§ **Goal of the exercise**
Only the lines from the beginning of the data through the line holding "X57750Y62800D03*" belong in the answer, printed exactly and without pictures.

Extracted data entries
________________________

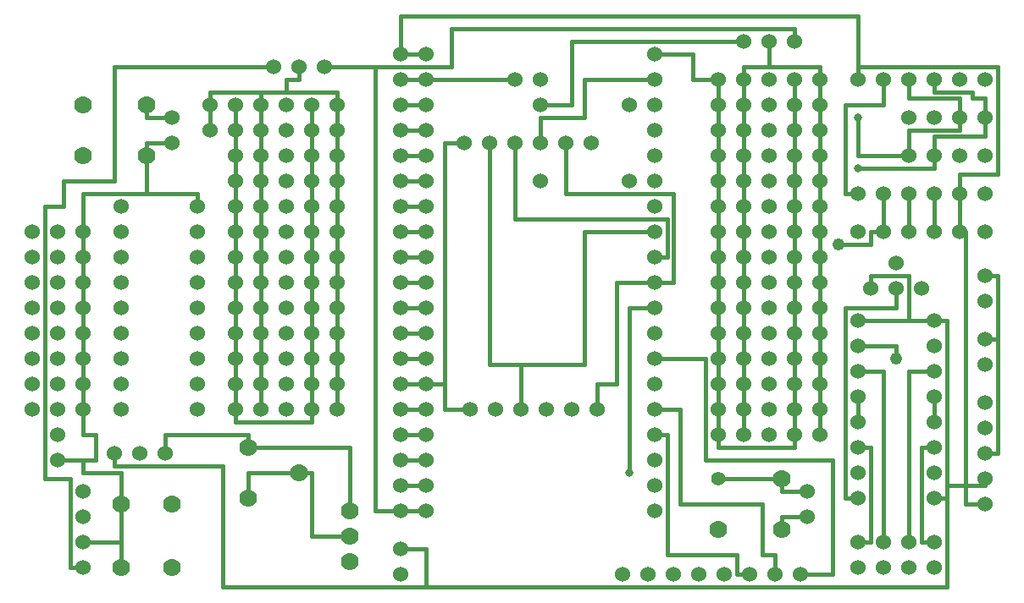
<source format=gbr>
%FSLAX35Y35*%
%MOIN*%
G04 EasyPC Gerber Version 18.0.8 Build 3632 *
%ADD24C,0.01500*%
%ADD71C,0.03200*%
%ADD92C,0.04800*%
%ADD19C,0.05600*%
%ADD70C,0.06000*%
%ADD77C,0.07000*%
X0Y0D02*
D02*
D19*
X285250Y52800D03*
D02*
D70*
X15250Y80300D03*
Y90300D03*
Y100300D03*
Y110300D03*
Y120300D03*
Y130300D03*
Y140300D03*
Y150300D03*
X25250Y60300D03*
Y70300D03*
Y80300D03*
Y90300D03*
Y100300D03*
Y110300D03*
Y120300D03*
Y130300D03*
Y140300D03*
Y150300D03*
X35250Y17800D03*
Y27800D03*
Y37800D03*
Y47800D03*
Y80300D03*
Y90300D03*
Y100300D03*
Y110300D03*
Y120300D03*
Y130300D03*
Y140300D03*
Y150300D03*
X47750Y62800D03*
X50250Y80300D03*
Y90300D03*
Y100300D03*
Y110300D03*
Y120300D03*
Y130300D03*
Y140300D03*
Y150300D03*
Y160300D03*
X57750Y62800D03*
X67750D03*
X70250Y185300D03*
Y195300D03*
X80250Y80300D03*
Y90300D03*
Y100300D03*
Y110300D03*
Y120300D03*
Y130300D03*
Y140300D03*
Y150300D03*
Y160300D03*
X85250Y190300D03*
Y200300D03*
X95250Y80300D03*
Y90300D03*
Y100300D03*
Y110300D03*
Y120300D03*
Y130300D03*
Y140300D03*
Y150300D03*
Y160300D03*
Y170300D03*
Y180300D03*
Y190300D03*
Y200300D03*
X105250Y80300D03*
Y90300D03*
Y100300D03*
Y110300D03*
Y120300D03*
Y130300D03*
Y140300D03*
Y150300D03*
Y160300D03*
Y170300D03*
Y180300D03*
Y190300D03*
Y200300D03*
X110250Y215300D03*
X115250Y80300D03*
Y90300D03*
Y100300D03*
Y110300D03*
Y120300D03*
Y130300D03*
Y140300D03*
Y150300D03*
Y160300D03*
Y170300D03*
Y180300D03*
Y190300D03*
Y200300D03*
X120250Y215300D03*
X125250Y80300D03*
Y90300D03*
Y100300D03*
Y110300D03*
Y120300D03*
Y130300D03*
Y140300D03*
Y150300D03*
Y160300D03*
Y170300D03*
Y180300D03*
Y190300D03*
Y200300D03*
X130250Y215300D03*
X135250Y80300D03*
Y90300D03*
Y100300D03*
Y110300D03*
Y120300D03*
Y130300D03*
Y140300D03*
Y150300D03*
Y160300D03*
Y170300D03*
Y180300D03*
Y190300D03*
Y200300D03*
X160250Y15300D03*
Y25300D03*
Y40300D03*
Y50300D03*
Y60300D03*
Y70300D03*
Y80300D03*
Y90300D03*
Y100300D03*
Y110300D03*
Y120300D03*
Y130300D03*
Y140300D03*
Y150300D03*
Y160300D03*
Y170300D03*
Y180300D03*
Y190300D03*
Y200300D03*
Y210300D03*
Y220300D03*
X170250Y40300D03*
Y50300D03*
Y60300D03*
Y70300D03*
Y80300D03*
Y90300D03*
Y100300D03*
Y110300D03*
Y120300D03*
Y130300D03*
Y140300D03*
Y150300D03*
Y160300D03*
Y170300D03*
Y180300D03*
Y190300D03*
Y200300D03*
Y210300D03*
Y220300D03*
X185250Y185300D03*
X187750Y80300D03*
X195250Y185300D03*
X197750Y80300D03*
X205250Y185300D03*
Y210300D03*
X207750Y80300D03*
X215250Y170300D03*
Y185300D03*
Y200300D03*
Y210300D03*
X217750Y80300D03*
X225250Y185300D03*
X227750Y80300D03*
X235250Y185300D03*
X237750Y80300D03*
X247750Y15300D03*
X250250Y170300D03*
Y200300D03*
X257750Y15300D03*
X260250Y40300D03*
Y50300D03*
Y60300D03*
Y70300D03*
Y80300D03*
Y90300D03*
Y100300D03*
Y110300D03*
Y120300D03*
Y130300D03*
Y140300D03*
Y150300D03*
Y160300D03*
Y170300D03*
Y180300D03*
Y190300D03*
Y200300D03*
Y210300D03*
Y220300D03*
X267750Y15300D03*
X277750D03*
X285250Y70300D03*
Y80300D03*
Y90300D03*
Y100300D03*
Y110300D03*
Y120300D03*
Y130300D03*
Y140300D03*
Y150300D03*
Y160300D03*
Y170300D03*
Y180300D03*
Y190300D03*
Y200300D03*
Y210300D03*
X287750Y15300D03*
X295250Y70300D03*
Y80300D03*
Y90300D03*
Y100300D03*
Y110300D03*
Y120300D03*
Y130300D03*
Y140300D03*
Y150300D03*
Y160300D03*
Y170300D03*
Y180300D03*
Y190300D03*
Y200300D03*
Y210300D03*
Y225300D03*
X297750Y15300D03*
X305250Y70300D03*
Y80300D03*
Y90300D03*
Y100300D03*
Y110300D03*
Y120300D03*
Y130300D03*
Y140300D03*
Y150300D03*
Y160300D03*
Y170300D03*
Y180300D03*
Y190300D03*
Y200300D03*
Y210300D03*
Y225300D03*
X307750Y15300D03*
X315250Y70300D03*
Y80300D03*
Y90300D03*
Y100300D03*
Y110300D03*
Y120300D03*
Y130300D03*
Y140300D03*
Y150300D03*
Y160300D03*
Y170300D03*
Y180300D03*
Y190300D03*
Y200300D03*
Y210300D03*
Y225300D03*
X317750Y15300D03*
X320250Y37800D03*
Y47800D03*
X325250Y70300D03*
Y80300D03*
Y90300D03*
Y100300D03*
Y110300D03*
Y120300D03*
Y130300D03*
Y140300D03*
Y150300D03*
Y160300D03*
Y170300D03*
Y180300D03*
Y190300D03*
Y200300D03*
Y210300D03*
X340250Y17800D03*
Y27800D03*
Y45300D03*
Y55300D03*
Y65300D03*
Y75300D03*
Y85300D03*
Y95300D03*
Y105300D03*
Y115300D03*
Y150300D03*
Y165300D03*
Y210300D03*
X345250Y127800D03*
X350250Y17800D03*
Y27800D03*
Y150300D03*
Y165300D03*
Y210300D03*
X355250Y127800D03*
Y137800D03*
X360250Y17800D03*
Y27800D03*
Y150300D03*
Y165300D03*
Y180300D03*
Y195300D03*
Y210300D03*
X365250Y127800D03*
X370250Y17800D03*
Y27800D03*
Y45300D03*
Y55300D03*
Y65300D03*
Y75300D03*
Y85300D03*
Y95300D03*
Y105300D03*
Y115300D03*
Y150300D03*
Y165300D03*
Y180300D03*
Y195300D03*
Y210300D03*
X380250Y150300D03*
Y165300D03*
Y180300D03*
Y195300D03*
Y210300D03*
X390250Y42800D03*
Y52800D03*
Y62800D03*
Y72800D03*
Y82800D03*
Y97800D03*
Y107800D03*
Y122800D03*
Y132800D03*
Y150300D03*
Y165300D03*
Y180300D03*
Y195300D03*
Y210300D03*
D02*
D71*
X250250Y55300D03*
X340250Y175300D03*
Y195300D03*
D02*
D24*
X35250Y27800D02*
X50250D01*
X35250Y60300D02*
X25250D01*
X35250Y80300D02*
Y70300D01*
X40250*
Y60300*
X35250*
Y90300D02*
Y80300D01*
Y100300D02*
Y90300D01*
Y110300D02*
Y100300D01*
Y120300D02*
Y110300D01*
Y130300D02*
Y120300D01*
Y140300D02*
Y130300D01*
Y150300D02*
Y165300D01*
X60250*
X35250Y150300D02*
Y140300D01*
X50250Y17800D02*
Y27800D01*
Y42800*
Y55300*
X35250*
Y60300*
X60250Y165300D02*
X80250D01*
Y160300*
X60250Y180300D02*
Y185300D01*
X70250*
X60250Y180300D02*
Y165300D01*
Y200300D02*
Y195300D01*
X70250*
X85250Y200300D02*
Y190300D01*
Y200300D02*
Y205300D01*
X105250*
X95250Y80300D02*
Y75300D01*
X125250*
Y80300*
X95250Y90300D02*
Y80300D01*
Y100300D02*
Y90300D01*
Y110300D02*
Y100300D01*
Y120300D02*
Y110300D01*
Y130300D02*
Y120300D01*
Y140300D02*
Y130300D01*
Y150300D02*
Y140300D01*
Y160300D02*
Y150300D01*
Y170300D02*
Y160300D01*
Y180300D02*
Y170300D01*
Y190300D02*
Y180300D01*
Y200300D02*
Y190300D01*
X100250Y45300D02*
Y55300D01*
X120250*
X100250Y65300D02*
X140250D01*
Y40300*
X100250Y65300D02*
Y70300D01*
X67750*
Y62800*
X105250Y90300D02*
Y80300D01*
Y100300D02*
Y90300D01*
Y110300D02*
Y100300D01*
Y120300D02*
Y110300D01*
Y130300D02*
Y120300D01*
Y140300D02*
Y130300D01*
Y150300D02*
Y140300D01*
Y160300D02*
Y150300D01*
Y170300D02*
Y160300D01*
Y180300D02*
Y170300D01*
Y190300D02*
Y180300D01*
Y200300D02*
Y190300D01*
Y200300D02*
Y205300D01*
X115250*
X110250Y215300D02*
X47750D01*
Y170300*
X27750*
Y160300*
X20250*
Y52800*
X30250*
Y17800*
X35250*
X115250Y205300D02*
X135250D01*
Y200300*
X115250Y205300D02*
Y210300D01*
X120250*
Y215300*
X125250Y90300D02*
Y80300D01*
Y100300D02*
Y90300D01*
Y110300D02*
Y100300D01*
Y120300D02*
Y110300D01*
Y130300D02*
Y120300D01*
Y140300D02*
Y130300D01*
Y150300D02*
Y140300D01*
Y160300D02*
Y150300D01*
Y170300D02*
Y160300D01*
Y180300D02*
Y170300D01*
Y190300D02*
Y180300D01*
Y200300D02*
Y190300D01*
X130250Y215300D02*
X150250D01*
X135250Y90300D02*
Y80300D01*
Y100300D02*
Y90300D01*
Y110300D02*
Y100300D01*
Y110300D02*
Y120300D01*
Y130300*
Y140300*
Y150300D02*
Y140300D01*
Y150300D02*
Y160300D01*
Y170300*
Y180300*
Y190300*
Y200300D02*
Y190300D01*
X140250Y30300D02*
X125250D01*
Y55300*
X120250*
X150250Y215300D02*
X180250D01*
Y230300*
X315250*
Y225300*
X160250Y25300D02*
X170250D01*
Y10300*
X160250Y40300D02*
X170250D01*
X160250D02*
X150250D01*
Y215300*
X160250Y50300D02*
X170250D01*
X160250Y60300D02*
X170250D01*
X160250Y70300D02*
X170250D01*
X160250Y80300D02*
X170250D01*
X160250Y90300D02*
X170250D01*
X160250Y100300D02*
X170250D01*
X160250Y110300D02*
X170250D01*
X160250Y120300D02*
X170250D01*
X160250Y130300D02*
X170250D01*
X160250Y140300D02*
X170250D01*
X160250Y150300D02*
X170250D01*
X160250Y160300D02*
X170250D01*
X160250Y170300D02*
X170250D01*
X160250Y180300D02*
X170250D01*
X160250Y190300D02*
X170250D01*
X160250Y200300D02*
X170250D01*
X160250Y210300D02*
X170250D01*
X160250Y220300D02*
X170250D01*
X160250D02*
Y235300D01*
X340250*
Y215300*
X170250Y10300D02*
X90250D01*
Y57800*
X47750*
Y62800*
X170250Y90300D02*
X177750D01*
Y80300*
X170250Y210300D02*
X205250D01*
X177750Y80300D02*
Y185300D01*
X185250*
X187750Y80300D02*
X177750D01*
X207750D02*
Y97800D01*
X195250*
Y185300*
X215250Y200300D02*
X227750D01*
Y225300*
X295250*
X237750Y80300D02*
Y90300D01*
X245250*
Y130300*
X260250*
Y70300D02*
X265250D01*
Y22800*
X292750*
Y15300*
X297750*
X260250Y80300D02*
X270250D01*
Y42800*
X302750*
Y22800*
X307750*
Y15300*
X260250Y100300D02*
X280250D01*
Y60300*
X330250*
Y15300*
X317750*
X260250Y120300D02*
X250250D01*
Y55300*
X260250Y130300D02*
X267750D01*
Y165300*
X225250*
Y185300*
X260250Y140300D02*
X265250D01*
Y155300*
X205250*
Y185300*
X260250Y150300D02*
X232750D01*
Y97800*
X207750*
X260250Y210300D02*
X232750D01*
Y195300*
X215250*
Y185300*
X260250Y220300D02*
X275250D01*
Y210300*
X285250*
Y52800D02*
X310250D01*
X285250Y70300D02*
Y65300D01*
X315250*
Y70300*
X285250Y80300D02*
Y70300D01*
Y90300D02*
Y80300D01*
Y100300D02*
Y90300D01*
Y110300D02*
Y100300D01*
Y120300D02*
Y110300D01*
Y130300D02*
Y120300D01*
Y140300D02*
Y130300D01*
Y150300D02*
Y140300D01*
Y160300D02*
Y150300D01*
Y170300D02*
Y160300D01*
Y180300D02*
Y170300D01*
Y190300D02*
Y180300D01*
Y200300D02*
Y190300D01*
Y210300D02*
Y200300D01*
X295250Y80300D02*
Y70300D01*
Y90300D02*
Y80300D01*
Y100300D02*
Y90300D01*
Y110300D02*
Y100300D01*
Y110300D02*
Y120300D01*
Y130300*
Y140300*
Y150300*
Y160300*
Y170300D02*
Y160300D01*
Y170300D02*
Y180300D01*
Y190300*
Y200300*
Y210300*
Y215300*
X305250*
X325250*
Y210300*
X305250Y225300D02*
Y215300D01*
X310250Y32800D02*
Y37800D01*
X320250*
X310250Y52800D02*
Y47800D01*
X320250*
X315250Y80300D02*
Y70300D01*
Y90300D02*
Y80300D01*
Y100300D02*
Y90300D01*
Y110300D02*
Y100300D01*
Y120300D02*
Y110300D01*
Y130300D02*
Y120300D01*
Y140300D02*
Y130300D01*
Y150300D02*
Y140300D01*
Y160300D02*
Y150300D01*
Y170300D02*
Y160300D01*
Y180300D02*
Y170300D01*
Y190300D02*
Y180300D01*
Y200300D02*
Y190300D01*
Y210300D02*
Y200300D01*
X325250Y70300D02*
Y80300D01*
Y90300*
Y100300*
Y110300*
Y120300*
Y130300*
Y140300*
Y150300*
Y160300*
Y170300D02*
Y160300D01*
Y170300D02*
Y180300D01*
Y190300*
Y200300*
Y210300*
X332750Y145300D02*
X345250D01*
Y150300*
X350250*
X340250Y27800D02*
X345250D01*
Y65300*
X340250*
Y85300D02*
Y75300D01*
Y115300D02*
X360250D01*
X340250Y175300D02*
X370250D01*
Y180300*
X340250Y195300D02*
Y180300D01*
X360250*
X340250Y215300D02*
Y210300D01*
X345250Y127800D02*
Y132800D01*
X360250*
Y115300*
X350250Y27800D02*
Y95300D01*
X340250*
X350250Y165300D02*
Y150300D01*
Y210300D02*
Y200300D01*
X335250*
Y165300*
X340250*
X355250Y100300D02*
Y105300D01*
X340250*
X355250Y127800D02*
Y120300D01*
X335250*
Y45300*
X340250*
X360250Y27800D02*
Y95300D01*
X370250*
X360250Y115300D02*
X370250D01*
X360250Y165300D02*
Y150300D01*
Y180300D02*
Y190300D01*
X380250*
Y195300*
X370250Y27800D02*
X365250D01*
Y65300*
X370250*
Y45300D02*
X375250D01*
X370250Y85300D02*
Y75300D01*
Y115300D02*
X375250D01*
Y50300*
X370250Y165300D02*
Y150300D01*
Y180300D02*
Y187800D01*
X390250*
Y195300*
X375250Y45300D02*
Y10300D01*
X170250*
X375250Y50300D02*
Y45300D01*
X380250Y165300D02*
Y172800D01*
X395250*
Y215300*
X340250*
X380250Y165300D02*
Y150300D01*
Y195300D02*
Y202800D01*
X360250*
Y210300*
X390250Y42800D02*
X382750D01*
Y50300*
X375250*
X390250Y52800D02*
Y50300D01*
X382750*
Y150300*
X380250*
X390250Y62800D02*
X395250D01*
Y107800*
X390250D02*
X395250D01*
X390250Y195300D02*
Y202800D01*
X385250*
Y205300*
X370250*
Y210300*
X395250Y107800D02*
Y132800D01*
X390250*
D02*
D77*
X35250Y180300D03*
Y200300D03*
X50250Y17800D03*
Y42800D03*
X60250Y180300D03*
Y200300D03*
X70250Y17800D03*
Y42800D03*
X100250Y45300D03*
Y65300D03*
X120250Y55300D03*
X140250Y20300D03*
Y30300D03*
Y40300D03*
X285250Y32800D03*
X310250D03*
Y52800D03*
D02*
D92*
X332750Y145300D03*
X355250Y100300D03*
X0Y0D02*
M02*

</source>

________________________

§ **Answer to the exercise**
<source format=gbr>
%FSLAX35Y35*%
%MOIN*%
G04 EasyPC Gerber Version 18.0.8 Build 3632 *
%ADD24C,0.01500*%
%ADD71C,0.03200*%
%ADD92C,0.04800*%
%ADD19C,0.05600*%
%ADD70C,0.06000*%
%ADD77C,0.07000*%
X0Y0D02*
D02*
D19*
X285250Y52800D03*
D02*
D70*
X15250Y80300D03*
Y90300D03*
Y100300D03*
Y110300D03*
Y120300D03*
Y130300D03*
Y140300D03*
Y150300D03*
X25250Y60300D03*
Y70300D03*
Y80300D03*
Y90300D03*
Y100300D03*
Y110300D03*
Y120300D03*
Y130300D03*
Y140300D03*
Y150300D03*
X35250Y17800D03*
Y27800D03*
Y37800D03*
Y47800D03*
Y80300D03*
Y90300D03*
Y100300D03*
Y110300D03*
Y120300D03*
Y130300D03*
Y140300D03*
Y150300D03*
X47750Y62800D03*
X50250Y80300D03*
Y90300D03*
Y100300D03*
Y110300D03*
Y120300D03*
Y130300D03*
Y140300D03*
Y150300D03*
Y160300D03*
X57750Y62800D03*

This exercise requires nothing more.